ABOUT THIS TASK: Below are the records; output them exactly from the first line through the line with "- **Moderation Agent**: Valida", stopping there.

(Stored data entries)
/---

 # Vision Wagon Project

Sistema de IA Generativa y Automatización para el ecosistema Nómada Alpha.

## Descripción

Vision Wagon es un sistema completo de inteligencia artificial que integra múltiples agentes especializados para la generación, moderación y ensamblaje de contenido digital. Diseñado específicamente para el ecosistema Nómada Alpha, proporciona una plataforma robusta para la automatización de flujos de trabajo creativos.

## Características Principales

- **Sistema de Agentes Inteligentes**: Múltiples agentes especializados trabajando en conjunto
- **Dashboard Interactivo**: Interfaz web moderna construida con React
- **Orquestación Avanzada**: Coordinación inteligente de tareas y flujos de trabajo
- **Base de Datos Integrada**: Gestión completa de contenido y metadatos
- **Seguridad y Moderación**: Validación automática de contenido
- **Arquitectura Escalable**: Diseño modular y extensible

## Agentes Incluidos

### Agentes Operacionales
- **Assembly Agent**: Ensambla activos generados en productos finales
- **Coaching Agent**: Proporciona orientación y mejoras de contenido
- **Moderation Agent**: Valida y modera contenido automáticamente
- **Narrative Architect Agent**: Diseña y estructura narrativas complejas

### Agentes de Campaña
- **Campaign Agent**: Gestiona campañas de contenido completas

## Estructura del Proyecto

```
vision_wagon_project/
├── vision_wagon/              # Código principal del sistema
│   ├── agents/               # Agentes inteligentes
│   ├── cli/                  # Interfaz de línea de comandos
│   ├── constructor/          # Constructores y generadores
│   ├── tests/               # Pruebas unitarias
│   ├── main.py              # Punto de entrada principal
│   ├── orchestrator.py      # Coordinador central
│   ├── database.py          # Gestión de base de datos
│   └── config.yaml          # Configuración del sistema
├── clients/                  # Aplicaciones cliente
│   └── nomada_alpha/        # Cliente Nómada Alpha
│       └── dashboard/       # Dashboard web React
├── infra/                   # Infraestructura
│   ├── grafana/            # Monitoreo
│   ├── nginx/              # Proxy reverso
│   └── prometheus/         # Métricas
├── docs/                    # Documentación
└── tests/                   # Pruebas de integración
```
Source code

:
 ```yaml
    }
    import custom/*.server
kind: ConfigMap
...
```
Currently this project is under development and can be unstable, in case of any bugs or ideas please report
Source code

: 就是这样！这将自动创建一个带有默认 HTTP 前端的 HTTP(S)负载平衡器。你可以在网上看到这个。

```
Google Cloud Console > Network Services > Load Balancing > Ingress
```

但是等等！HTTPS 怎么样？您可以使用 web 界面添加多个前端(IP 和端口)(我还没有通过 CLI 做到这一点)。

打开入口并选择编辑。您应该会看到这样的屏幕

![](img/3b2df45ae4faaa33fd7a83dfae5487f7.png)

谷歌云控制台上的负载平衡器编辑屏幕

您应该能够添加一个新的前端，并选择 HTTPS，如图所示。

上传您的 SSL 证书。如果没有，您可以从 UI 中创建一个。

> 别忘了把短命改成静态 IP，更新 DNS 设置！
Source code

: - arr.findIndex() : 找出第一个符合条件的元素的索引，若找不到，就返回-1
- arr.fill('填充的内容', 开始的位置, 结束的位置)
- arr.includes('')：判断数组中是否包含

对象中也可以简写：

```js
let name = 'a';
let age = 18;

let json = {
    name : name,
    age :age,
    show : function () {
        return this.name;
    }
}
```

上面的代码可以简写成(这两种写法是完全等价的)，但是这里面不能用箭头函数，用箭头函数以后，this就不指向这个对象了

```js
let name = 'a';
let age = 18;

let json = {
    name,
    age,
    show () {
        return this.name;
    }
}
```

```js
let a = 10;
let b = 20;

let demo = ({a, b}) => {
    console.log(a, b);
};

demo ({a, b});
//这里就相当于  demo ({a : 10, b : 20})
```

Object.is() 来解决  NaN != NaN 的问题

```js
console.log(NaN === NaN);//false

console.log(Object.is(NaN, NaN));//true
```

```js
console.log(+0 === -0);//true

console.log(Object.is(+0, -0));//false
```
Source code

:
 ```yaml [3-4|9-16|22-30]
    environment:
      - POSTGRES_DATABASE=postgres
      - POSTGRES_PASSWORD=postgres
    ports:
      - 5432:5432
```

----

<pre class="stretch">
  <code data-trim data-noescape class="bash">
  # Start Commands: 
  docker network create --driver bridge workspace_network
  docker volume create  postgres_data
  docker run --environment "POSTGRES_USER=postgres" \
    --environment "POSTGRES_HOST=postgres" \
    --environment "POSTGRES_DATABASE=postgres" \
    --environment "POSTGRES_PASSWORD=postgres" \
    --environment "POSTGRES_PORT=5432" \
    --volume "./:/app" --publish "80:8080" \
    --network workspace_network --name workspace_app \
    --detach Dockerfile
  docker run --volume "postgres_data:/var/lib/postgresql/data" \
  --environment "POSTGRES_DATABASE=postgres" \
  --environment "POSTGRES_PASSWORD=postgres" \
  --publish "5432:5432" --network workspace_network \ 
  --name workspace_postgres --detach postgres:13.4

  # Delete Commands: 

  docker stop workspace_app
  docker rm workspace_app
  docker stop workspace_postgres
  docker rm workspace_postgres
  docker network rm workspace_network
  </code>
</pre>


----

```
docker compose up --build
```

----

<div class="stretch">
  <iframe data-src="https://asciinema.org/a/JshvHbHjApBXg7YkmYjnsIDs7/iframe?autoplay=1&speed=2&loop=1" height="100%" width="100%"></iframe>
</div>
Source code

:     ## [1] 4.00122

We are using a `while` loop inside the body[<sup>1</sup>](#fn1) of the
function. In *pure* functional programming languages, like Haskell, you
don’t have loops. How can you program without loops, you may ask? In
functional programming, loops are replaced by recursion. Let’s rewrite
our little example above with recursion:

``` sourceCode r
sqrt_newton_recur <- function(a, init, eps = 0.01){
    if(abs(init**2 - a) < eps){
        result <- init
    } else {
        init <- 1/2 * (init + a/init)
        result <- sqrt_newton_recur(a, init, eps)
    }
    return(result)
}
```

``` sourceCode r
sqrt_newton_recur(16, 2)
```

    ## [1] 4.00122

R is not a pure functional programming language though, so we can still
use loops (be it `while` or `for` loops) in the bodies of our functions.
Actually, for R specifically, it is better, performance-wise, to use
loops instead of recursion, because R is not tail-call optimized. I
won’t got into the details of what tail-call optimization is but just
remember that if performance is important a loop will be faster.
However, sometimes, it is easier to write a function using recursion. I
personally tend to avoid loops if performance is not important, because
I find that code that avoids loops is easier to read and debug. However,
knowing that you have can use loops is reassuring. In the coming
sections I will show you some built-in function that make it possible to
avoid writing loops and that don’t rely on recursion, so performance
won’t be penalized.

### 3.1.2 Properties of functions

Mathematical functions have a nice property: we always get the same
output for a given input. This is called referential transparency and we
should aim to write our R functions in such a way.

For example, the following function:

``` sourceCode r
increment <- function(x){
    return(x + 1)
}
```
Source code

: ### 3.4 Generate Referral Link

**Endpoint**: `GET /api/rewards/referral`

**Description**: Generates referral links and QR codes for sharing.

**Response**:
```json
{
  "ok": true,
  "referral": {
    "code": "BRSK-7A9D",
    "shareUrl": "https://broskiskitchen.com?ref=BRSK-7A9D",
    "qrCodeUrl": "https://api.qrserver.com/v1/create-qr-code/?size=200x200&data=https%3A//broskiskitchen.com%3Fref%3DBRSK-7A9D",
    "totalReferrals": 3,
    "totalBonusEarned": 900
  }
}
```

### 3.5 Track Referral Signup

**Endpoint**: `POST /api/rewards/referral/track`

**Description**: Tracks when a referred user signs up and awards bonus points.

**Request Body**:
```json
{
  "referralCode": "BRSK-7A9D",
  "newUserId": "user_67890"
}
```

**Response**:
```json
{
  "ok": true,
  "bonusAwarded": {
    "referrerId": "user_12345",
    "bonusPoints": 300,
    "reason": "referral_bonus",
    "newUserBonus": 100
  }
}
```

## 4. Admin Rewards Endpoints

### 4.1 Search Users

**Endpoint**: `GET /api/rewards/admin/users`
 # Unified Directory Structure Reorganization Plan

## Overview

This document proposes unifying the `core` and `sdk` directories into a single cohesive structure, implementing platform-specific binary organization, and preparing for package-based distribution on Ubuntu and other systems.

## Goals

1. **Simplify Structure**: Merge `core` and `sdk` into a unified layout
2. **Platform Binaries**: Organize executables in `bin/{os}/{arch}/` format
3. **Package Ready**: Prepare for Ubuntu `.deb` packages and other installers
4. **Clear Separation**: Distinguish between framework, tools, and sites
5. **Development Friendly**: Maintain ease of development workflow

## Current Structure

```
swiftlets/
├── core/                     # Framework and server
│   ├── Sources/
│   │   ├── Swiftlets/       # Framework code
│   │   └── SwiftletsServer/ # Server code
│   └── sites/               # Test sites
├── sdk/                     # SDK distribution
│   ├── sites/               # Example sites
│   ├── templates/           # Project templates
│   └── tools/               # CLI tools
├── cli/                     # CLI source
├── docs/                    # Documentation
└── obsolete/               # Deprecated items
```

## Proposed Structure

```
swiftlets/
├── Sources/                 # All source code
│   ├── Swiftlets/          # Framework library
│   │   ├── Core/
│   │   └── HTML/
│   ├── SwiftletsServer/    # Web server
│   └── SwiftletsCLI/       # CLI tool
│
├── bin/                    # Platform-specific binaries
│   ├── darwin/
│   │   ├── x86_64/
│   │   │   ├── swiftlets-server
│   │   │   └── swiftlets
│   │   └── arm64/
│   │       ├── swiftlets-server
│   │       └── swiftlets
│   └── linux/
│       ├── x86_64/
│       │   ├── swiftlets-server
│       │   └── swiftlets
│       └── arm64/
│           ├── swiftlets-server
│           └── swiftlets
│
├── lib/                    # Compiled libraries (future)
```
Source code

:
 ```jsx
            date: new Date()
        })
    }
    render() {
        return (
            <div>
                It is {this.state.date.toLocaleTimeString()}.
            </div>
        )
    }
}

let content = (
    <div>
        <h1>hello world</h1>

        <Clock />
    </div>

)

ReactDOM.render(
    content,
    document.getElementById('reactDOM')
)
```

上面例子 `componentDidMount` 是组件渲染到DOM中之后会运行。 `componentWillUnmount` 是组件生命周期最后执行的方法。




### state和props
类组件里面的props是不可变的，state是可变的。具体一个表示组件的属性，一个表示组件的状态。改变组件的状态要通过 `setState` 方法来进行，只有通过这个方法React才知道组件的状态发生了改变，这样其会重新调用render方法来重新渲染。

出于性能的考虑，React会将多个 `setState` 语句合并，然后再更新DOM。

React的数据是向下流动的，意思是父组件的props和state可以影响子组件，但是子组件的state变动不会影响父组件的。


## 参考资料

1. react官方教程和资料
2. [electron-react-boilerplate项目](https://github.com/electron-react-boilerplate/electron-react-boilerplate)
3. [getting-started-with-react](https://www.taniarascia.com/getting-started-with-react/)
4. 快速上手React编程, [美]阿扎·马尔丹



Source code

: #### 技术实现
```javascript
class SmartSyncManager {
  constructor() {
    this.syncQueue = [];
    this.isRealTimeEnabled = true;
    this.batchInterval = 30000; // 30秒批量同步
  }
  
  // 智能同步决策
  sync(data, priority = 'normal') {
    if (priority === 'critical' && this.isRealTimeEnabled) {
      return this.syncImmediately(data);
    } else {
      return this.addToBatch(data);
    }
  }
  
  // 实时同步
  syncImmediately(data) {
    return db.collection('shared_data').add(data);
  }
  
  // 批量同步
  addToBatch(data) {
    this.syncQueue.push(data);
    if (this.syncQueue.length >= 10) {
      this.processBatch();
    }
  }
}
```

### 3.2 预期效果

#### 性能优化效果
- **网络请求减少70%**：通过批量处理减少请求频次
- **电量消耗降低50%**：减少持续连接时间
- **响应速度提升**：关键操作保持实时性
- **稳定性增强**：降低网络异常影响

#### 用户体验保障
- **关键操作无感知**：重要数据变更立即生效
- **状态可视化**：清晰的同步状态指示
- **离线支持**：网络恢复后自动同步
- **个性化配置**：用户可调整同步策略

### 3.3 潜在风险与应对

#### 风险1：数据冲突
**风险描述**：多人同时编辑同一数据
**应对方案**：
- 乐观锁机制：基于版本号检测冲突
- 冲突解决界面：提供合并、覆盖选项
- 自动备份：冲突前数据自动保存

\---

SOLUTION TO THIS TASK:
 # Vision Wagon Project

Sistema de IA Generativa y Automatización para el ecosistema Nómada Alpha.

## Descripción

Vision Wagon es un sistema completo de inteligencia artificial que integra múltiples agentes especializados para la generación, moderación y ensamblaje de contenido digital. Diseñado específicamente para el ecosistema Nómada Alpha, proporciona una plataforma robusta para la automatización de flujos de trabajo creativos.

## Características Principales

- **Sistema de Agentes Inteligentes**: Múltiples agentes especializados trabajando en conjunto
- **Dashboard Interactivo**: Interfaz web moderna construida con React
- **Orquestación Avanzada**: Coordinación inteligente de tareas y flujos de trabajo
- **Base de Datos Integrada**: Gestión completa de contenido y metadatos
- **Seguridad y Moderación**: Validación automática de contenido
- **Arquitectura Escalable**: Diseño modular y extensible

## Agentes Incluidos

### Agentes Operacionales
- **Assembly Agent**: Ensambla activos generados en productos finales
- **Coaching Agent**: Proporciona orientación y mejoras de contenido
- **Moderation Agent**: Valida y modera contenido automáticamente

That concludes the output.